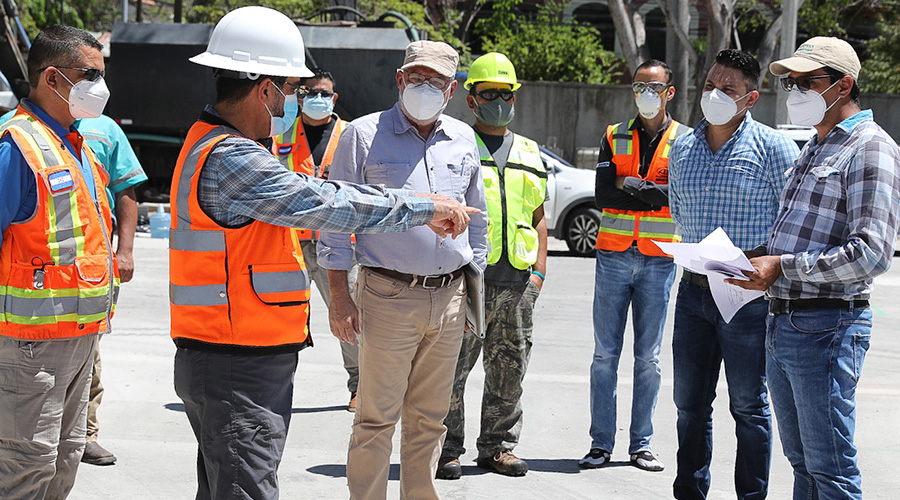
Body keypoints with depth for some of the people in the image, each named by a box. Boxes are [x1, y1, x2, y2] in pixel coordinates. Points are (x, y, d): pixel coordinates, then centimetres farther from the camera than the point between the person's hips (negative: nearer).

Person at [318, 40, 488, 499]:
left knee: (429, 416, 10)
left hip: (449, 298, 4)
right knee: (377, 415, -3)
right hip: (388, 295, -4)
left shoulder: (463, 140, 13)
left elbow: (477, 219, 21)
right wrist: (339, 295, -6)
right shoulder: (364, 135, -1)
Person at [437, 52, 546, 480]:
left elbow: (538, 218, 20)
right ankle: (445, 448, 5)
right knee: (452, 366, -4)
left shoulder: (529, 154, 18)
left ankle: (498, 445, 19)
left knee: (509, 368, 9)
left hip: (517, 281, 5)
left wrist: (539, 271, 9)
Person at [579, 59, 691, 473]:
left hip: (659, 260, -1)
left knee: (649, 357, 4)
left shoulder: (685, 141, 3)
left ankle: (641, 444, 12)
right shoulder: (614, 138, 8)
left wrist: (629, 183, -11)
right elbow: (603, 195, -4)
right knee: (605, 353, 1)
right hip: (613, 256, 1)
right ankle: (601, 443, 7)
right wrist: (653, 195, -10)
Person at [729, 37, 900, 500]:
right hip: (782, 323, 9)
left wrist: (784, 267, -22)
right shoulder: (814, 148, 19)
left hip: (826, 327, -9)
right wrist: (760, 257, 9)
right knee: (802, 461, 15)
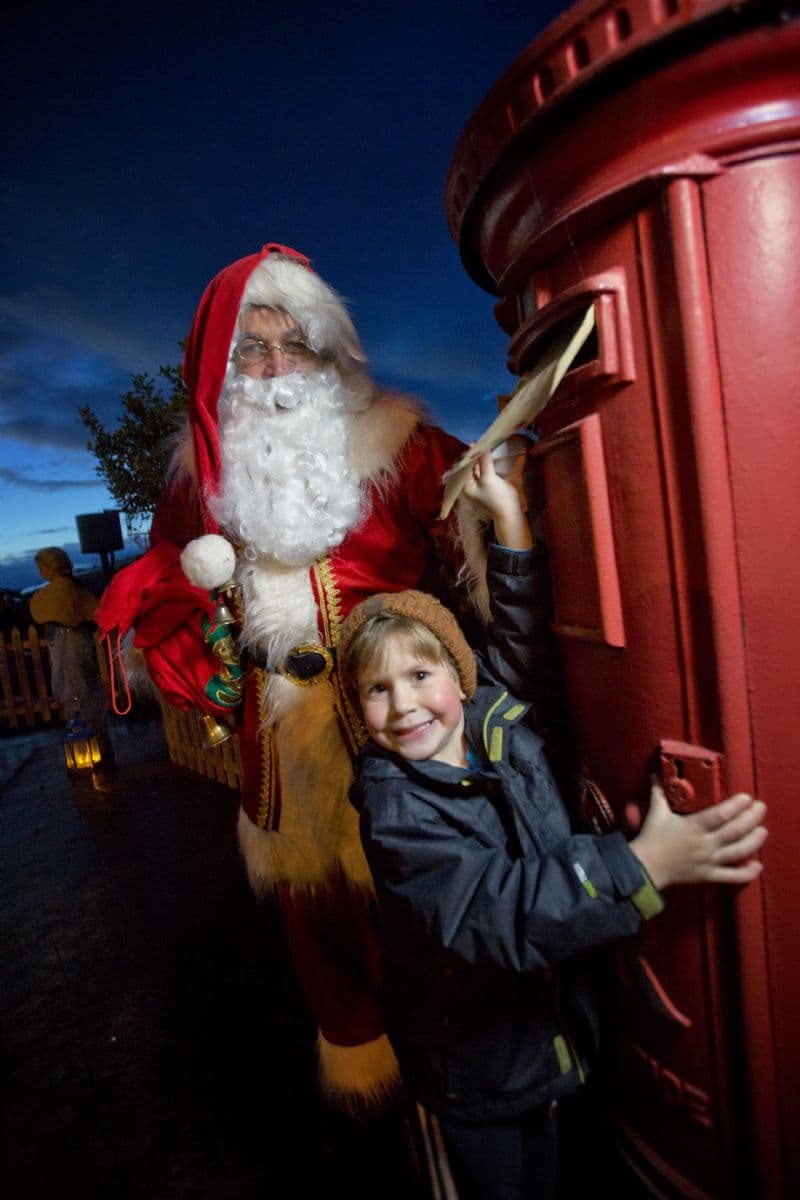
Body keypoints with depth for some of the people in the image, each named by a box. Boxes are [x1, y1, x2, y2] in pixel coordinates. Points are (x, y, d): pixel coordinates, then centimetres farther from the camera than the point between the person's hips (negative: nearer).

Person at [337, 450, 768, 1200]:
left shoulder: (496, 716, -13)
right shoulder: (393, 809, -27)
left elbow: (521, 631, -7)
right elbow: (494, 908, -36)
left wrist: (507, 511, -15)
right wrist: (645, 864, -42)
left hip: (552, 1027, 4)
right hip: (471, 1059, -4)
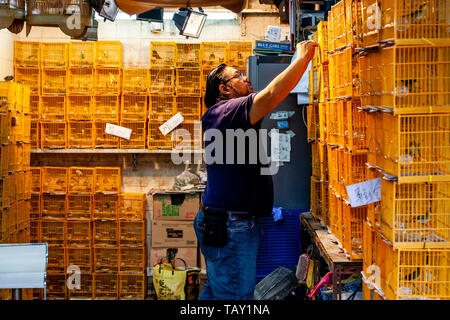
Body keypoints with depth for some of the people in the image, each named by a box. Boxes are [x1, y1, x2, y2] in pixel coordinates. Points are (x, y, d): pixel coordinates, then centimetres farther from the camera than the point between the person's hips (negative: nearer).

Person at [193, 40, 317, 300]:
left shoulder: (226, 114, 18)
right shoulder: (229, 111, -14)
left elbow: (272, 96, 23)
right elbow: (273, 93, -25)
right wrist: (302, 58, -14)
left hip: (221, 223, 11)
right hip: (230, 227, -11)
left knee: (216, 291, 17)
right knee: (236, 296, -5)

________________________________________

_Requirement_
Copy all of the records above with every "centimetres" swapped for "centimeters" and nothing else changed. Leave the pictures out of your answer.

_Result for this exercise_
Body keypoints with depth for some of the people in the image, each named by a box. Boxes are [x1, y1, x2, y2] in pixel coordinates. Points are (x, y, d): pixel coordinates, then centimeters farther from the camera than the point between the person's hips (negative: nearer).

Person at [318, 40, 488, 499]:
left knee: (429, 416, 10)
left hip: (449, 298, 4)
right knee: (377, 415, -3)
right hip: (388, 295, -4)
left shoulder: (463, 140, 13)
left elbow: (477, 219, 21)
right wrist: (339, 295, -6)
right shoulder: (364, 135, -1)
Person at [437, 52, 546, 480]:
left elbow: (538, 218, 20)
right ankle: (445, 448, 5)
right knee: (452, 366, -4)
left shoulder: (529, 154, 18)
left ankle: (498, 445, 19)
left knee: (509, 368, 9)
left hip: (517, 281, 5)
left wrist: (539, 271, 9)
Person at [579, 59, 691, 473]:
left hip: (659, 260, -1)
left knee: (649, 357, 4)
left shoulder: (685, 141, 3)
left ankle: (641, 444, 12)
right shoulder: (614, 138, 8)
left wrist: (629, 183, -11)
right elbow: (603, 195, -4)
right knee: (605, 353, 1)
right hip: (613, 256, 1)
right ankle: (601, 443, 7)
right wrist: (653, 195, -10)
Person at [729, 37, 900, 500]:
right hip: (782, 323, 9)
left wrist: (784, 267, -22)
right shoulder: (814, 148, 19)
left hip: (826, 327, -9)
right wrist: (760, 257, 9)
right knee: (802, 461, 15)
Body keypoints with depth for some of the people in the image, each named by a box. Boxes are [x1, y1, x2, y2] in pixel coordinates. Points are (x, y, d): pixel coordinates, then centimeters farther from the camera than the point between the person's hips (negative: nearer).

Person at [337, 450, 768, 1200]:
left shoulder: (496, 716, -13)
right shoulder: (393, 809, -27)
left elbow: (521, 631, -7)
right elbow: (494, 908, -36)
left wrist: (507, 511, -15)
right wrist: (645, 864, -42)
left hip: (552, 1027, 4)
right hip: (471, 1059, -4)
Body keypoints with depth for some of the people in the image, each named by a box. Boxes are [x1, y1, x2, y2] in pixel coordinates. Points are (x, y, d): pixel coordinates, then centimeters farther from the camera than the point between the person's hips (negative: nearer).

Person at [193, 40, 317, 300]:
left shoulder: (226, 114, 18)
right shoulder: (229, 111, -14)
left elbow: (272, 96, 23)
right elbow: (273, 93, -25)
right wrist: (302, 58, -14)
left hip: (221, 223, 11)
right hip: (230, 227, -11)
left knee: (216, 291, 17)
right knee: (236, 296, -5)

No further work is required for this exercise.